*** RAW DATA Section Begins ***

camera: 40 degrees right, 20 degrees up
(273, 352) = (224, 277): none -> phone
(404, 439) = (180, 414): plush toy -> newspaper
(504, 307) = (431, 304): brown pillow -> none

*** RAW DATA Section Ends ***

- **WHAT TO DO**
The lines to copy are those above that contain the string "none".

- **ANSWER BOX**
(273, 352) = (224, 277): none -> phone
(504, 307) = (431, 304): brown pillow -> none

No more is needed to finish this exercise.